Still, technology alone cannot solve the problem. Synthetic media, for example, presents a constant cat-and-mouse game. As AI-generated disinformation becomes more sophisticated, defenders must train their own models to detect and counter it. Sears cautioned that the battle will increasingly be “your model versus my model,” with adversaries and defenders racing to outpace each other. In such an environment, human judgment remains vital to assess provenance, credibility, and context.

Another dimension is the need for explainability and provenance in OSINT tools. Many chat-based AI systems can generate answers but offer little transparency into how those answers were derived. For intelligence work, that is unacceptable. Analysts need confidence that their conclusions are based on verifiable sources. Sears emphasized that solutions must include mechanisms to trace findings back to their origins, ensuring accountability and accuracy in decision-making.

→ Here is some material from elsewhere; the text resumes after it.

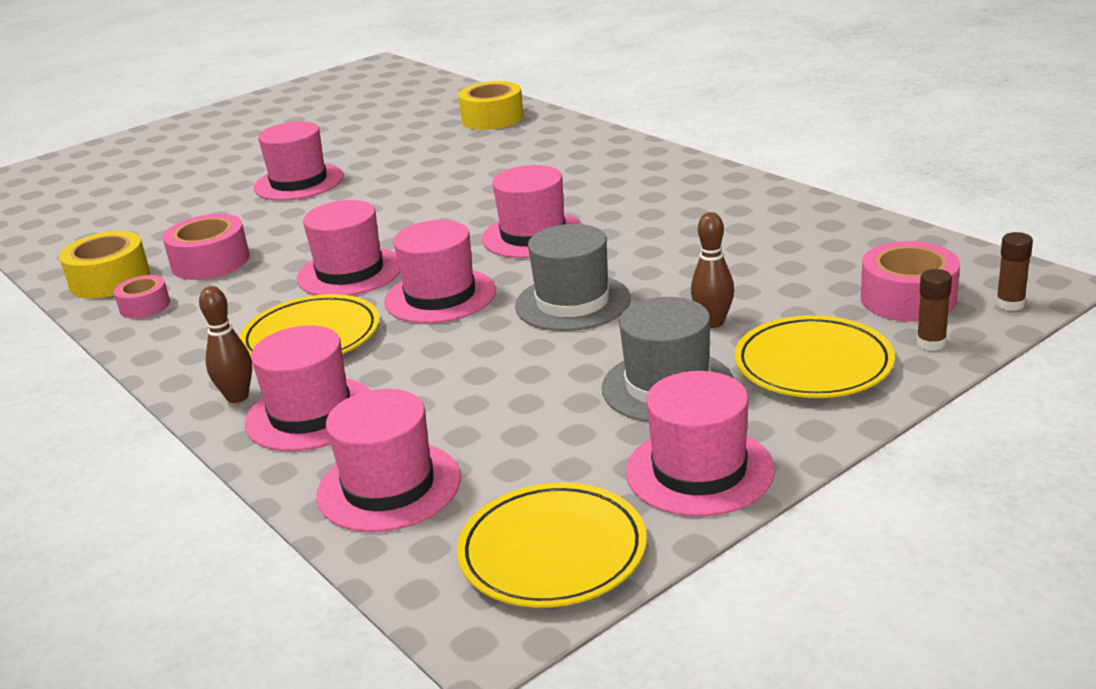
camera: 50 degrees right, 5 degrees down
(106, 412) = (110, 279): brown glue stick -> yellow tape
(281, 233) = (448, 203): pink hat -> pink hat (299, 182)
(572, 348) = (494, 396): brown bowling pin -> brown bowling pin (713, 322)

Looking ahead, he predicted that the biggest challenge in the next year will be integrating multiple layers of data—classified and unclassified—into coherent, shareable pictures. OSINT is supposed to accelerate targeting and reduce decision cycles, but integrating open-source insights with classified intelligence remains difficult. Building pipelines that allow simultaneous analysis of both will be crucial for coalition operations, where partners often cannot access U.S. classified material but can share unclassified assessments derived from open sources.

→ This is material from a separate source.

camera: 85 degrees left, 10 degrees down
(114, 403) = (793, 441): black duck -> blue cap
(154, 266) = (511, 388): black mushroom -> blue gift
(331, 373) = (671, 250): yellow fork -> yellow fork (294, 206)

The risks Sears outlined—synthetic media, state-criminal convergence, and supply chain fragility—are not hypothetical. They are already manifesting today. But their scale and intensity will only increase in the years ahead. The intelligence community must adopt new technologies, expand multilingual monitoring, and build resilient data pipelines to stay ahead of these threats.

As the line between information and disinformation blurs, and as criminal and state actors collaborate in new ways, speed and accuracy will determine who gains the upper hand. For intelligence professionals, preparing for this future means investing not only in advanced tools but also in the training, tradecraft, and judgment required to navigate an increasingly chaotic information environment.

Key Takeaways

  • Synthetic media powered by generative AI can alter public perception in hours, creating urgent challenges for intelligence agencies.

  • The convergence of state and criminal actors creates hybrid threats that are harder to attribute and counter.

  • Multilingual AI models are transforming OSINT workflows, but human judgment and provenance remain essential for accuracy.